In the 16th and early 17th centuries, members of the family served as officers in the mercenary service of France, then from 1637 (with the formation of the anti-French Kettenbund) principally in the service of Spain, but also of the Emperor. In the 18th century, after the War of the Spanish Succession, they served France, Austria, and the Netherlands. The Buols allied themselves with the Grisons aristocracy: in the 16th century with the Beeli von Belfort, the Hartmannis, and the Guler von Wyneck; in the 17th century with the Planta-Rietberg, the Schauenstein and Ehrenfels, the Sprecher von Bernegg, the von Ott, the Schorsch, and the Jenatsch families; and in the 18th century with the Salis and the Grisons branch of the Pestalozzi.

== Protestant branch ==

The Protestant branch descended from Paul Buol settled at Churwalden, Chur, Bergün, Sankt Antönien, and in the Schanfigg and Domleschg valleys. Salomon Buol (1549–1624), son of Paul, magistrate at Davos and lieutenant-colonel, obtained from King Henry IV of France confirmation of the family's nobility. His son Meinrad Buol was the comrade-in-arms of Jörg Jenatsch. Around the middle of the 16th century, the Churwalden branches rose politically and socially through the purchase of estates, advantageous marriages, and service in foreign armies. In 1603 the family acquired the small castle of Parpan. Johann Anton Buol bought the Strassberg estates and obtained imperial nobility in 1649, with the title "von Strassberg".

== Catholic branch ==

His son Paul Buol von Strassberg und Rietberg changed confession and founded a Catholic line that prospered in the service of the Habsburgs of Austria as administrators, ambassadors, and ministers. Through Johann Anton Buol von Schauenstein, the line inherited from the Schauenstein family the lordship of Reichenau and the associated nobility. To this branch belonged Johann Anton Baptista Buol von Schauenstein, Rudolf Anton Buol, and Karl Rudolf Buol von Schauenstein, who from 1794 to 1833 was the last prince-bishop of Chur.
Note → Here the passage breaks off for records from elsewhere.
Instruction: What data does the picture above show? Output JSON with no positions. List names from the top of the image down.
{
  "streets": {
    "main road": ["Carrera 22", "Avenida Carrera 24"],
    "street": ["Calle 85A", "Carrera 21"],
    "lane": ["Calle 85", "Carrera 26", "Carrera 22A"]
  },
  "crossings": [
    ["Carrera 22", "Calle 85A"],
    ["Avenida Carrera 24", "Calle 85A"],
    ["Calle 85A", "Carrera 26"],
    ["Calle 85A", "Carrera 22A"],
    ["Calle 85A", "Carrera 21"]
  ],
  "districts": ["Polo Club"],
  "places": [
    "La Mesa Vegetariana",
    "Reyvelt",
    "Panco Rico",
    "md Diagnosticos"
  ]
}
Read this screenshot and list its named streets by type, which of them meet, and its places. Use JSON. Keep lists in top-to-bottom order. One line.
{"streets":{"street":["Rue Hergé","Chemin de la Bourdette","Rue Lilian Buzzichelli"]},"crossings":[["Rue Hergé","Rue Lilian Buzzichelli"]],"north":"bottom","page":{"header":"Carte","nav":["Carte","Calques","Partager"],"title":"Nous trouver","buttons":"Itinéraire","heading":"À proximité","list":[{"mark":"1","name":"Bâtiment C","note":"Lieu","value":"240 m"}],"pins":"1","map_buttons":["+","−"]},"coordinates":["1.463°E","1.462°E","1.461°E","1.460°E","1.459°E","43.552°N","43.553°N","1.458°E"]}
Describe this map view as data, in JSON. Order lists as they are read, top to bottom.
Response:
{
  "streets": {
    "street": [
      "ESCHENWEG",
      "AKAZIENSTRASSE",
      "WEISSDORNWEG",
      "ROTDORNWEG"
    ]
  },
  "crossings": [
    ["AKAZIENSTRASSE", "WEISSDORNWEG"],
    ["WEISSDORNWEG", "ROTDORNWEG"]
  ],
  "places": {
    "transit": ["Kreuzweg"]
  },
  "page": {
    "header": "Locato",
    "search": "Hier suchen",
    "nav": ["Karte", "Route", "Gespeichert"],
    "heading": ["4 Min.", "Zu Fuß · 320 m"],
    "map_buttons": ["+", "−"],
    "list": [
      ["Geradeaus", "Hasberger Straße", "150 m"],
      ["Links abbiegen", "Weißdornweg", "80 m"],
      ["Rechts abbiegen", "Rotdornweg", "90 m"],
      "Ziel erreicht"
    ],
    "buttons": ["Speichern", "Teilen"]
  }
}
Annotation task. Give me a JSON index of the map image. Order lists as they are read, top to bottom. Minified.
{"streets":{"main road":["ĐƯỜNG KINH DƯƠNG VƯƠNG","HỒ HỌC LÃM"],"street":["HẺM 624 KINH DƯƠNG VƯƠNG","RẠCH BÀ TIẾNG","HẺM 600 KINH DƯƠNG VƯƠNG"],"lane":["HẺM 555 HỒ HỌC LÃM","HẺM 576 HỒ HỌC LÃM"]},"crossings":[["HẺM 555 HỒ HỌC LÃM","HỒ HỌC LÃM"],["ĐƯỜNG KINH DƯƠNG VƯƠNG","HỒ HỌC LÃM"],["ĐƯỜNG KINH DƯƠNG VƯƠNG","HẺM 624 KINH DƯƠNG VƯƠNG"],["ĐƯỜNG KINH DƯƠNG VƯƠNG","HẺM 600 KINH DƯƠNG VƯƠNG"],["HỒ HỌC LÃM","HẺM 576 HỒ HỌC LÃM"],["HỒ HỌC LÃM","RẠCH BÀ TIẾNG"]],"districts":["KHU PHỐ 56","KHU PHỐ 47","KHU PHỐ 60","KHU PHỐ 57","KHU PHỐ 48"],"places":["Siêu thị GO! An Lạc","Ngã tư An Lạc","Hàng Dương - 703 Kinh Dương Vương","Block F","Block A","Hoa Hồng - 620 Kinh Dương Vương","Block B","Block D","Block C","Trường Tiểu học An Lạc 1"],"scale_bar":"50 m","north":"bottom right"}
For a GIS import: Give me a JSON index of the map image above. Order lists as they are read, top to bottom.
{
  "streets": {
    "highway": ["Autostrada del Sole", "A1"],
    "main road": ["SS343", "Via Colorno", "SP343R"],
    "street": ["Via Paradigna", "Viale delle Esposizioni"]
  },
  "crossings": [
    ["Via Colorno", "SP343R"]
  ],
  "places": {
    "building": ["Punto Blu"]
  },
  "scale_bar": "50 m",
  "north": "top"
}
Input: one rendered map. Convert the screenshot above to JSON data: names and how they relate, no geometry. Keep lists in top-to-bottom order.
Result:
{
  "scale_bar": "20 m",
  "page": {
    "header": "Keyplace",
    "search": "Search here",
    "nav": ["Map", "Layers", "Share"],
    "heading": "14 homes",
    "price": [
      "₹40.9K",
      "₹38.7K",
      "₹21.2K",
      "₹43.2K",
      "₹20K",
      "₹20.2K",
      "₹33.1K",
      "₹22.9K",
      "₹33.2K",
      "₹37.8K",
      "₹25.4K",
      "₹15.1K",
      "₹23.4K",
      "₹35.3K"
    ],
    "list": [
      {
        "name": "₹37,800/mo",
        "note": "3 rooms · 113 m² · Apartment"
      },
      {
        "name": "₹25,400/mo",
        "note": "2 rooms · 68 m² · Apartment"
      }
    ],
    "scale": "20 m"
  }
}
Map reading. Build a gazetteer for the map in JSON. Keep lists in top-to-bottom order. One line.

== Branch at Chur and Baden ==

Numerous Buols living in Chur from the 16th century onward sat on the council, held high offices in the Three Leagues, or served as officers in foreign service, especially in France. Stephan Buol inherited the Buol House in Chur, built around 1675 by Paul Buol von Strassberg und Rietberg, which has housed the Rätisches Museum since 1872. The Baden branch at Kaiserstuhl, descended around 1500 from the Buols of Davos, gave rise notably to the barons Buol-Wischenau and Buol-Berenberg, who in the 18th and 19th centuries produced numerous Austrian privy councillors, administrators, and officers. Baron Rudolf von Buol-Berenberg (1842–1902) was chamberlain of the Grand Duchy of Baden and a member of the German Reichstag (from 1884, Centre Party).

== Bibliography ==

- Staatsarchiv Graubünden, Chur (archival holdings).
- Almanach généalogique suisse, vol. 3, 1910, pp. 77–92; vol. 7, 1943, pp. 63–72.
- Sprecher, Anton von: Stammbaum der Familie Buol, 1934 (2nd ed. 1940).
- Färber, Silvio: Der bündnerische Herrenstand im 17. Jahrhundert. Politische, soziale und wirtschaftliche Aspekte seiner Vorherrschaft, 1983.
- Walser, Peter: "Drei Generationen der Davoser Familie Buol", in: Bündner Jahrbuch, 31, 1989, pp. 145–150.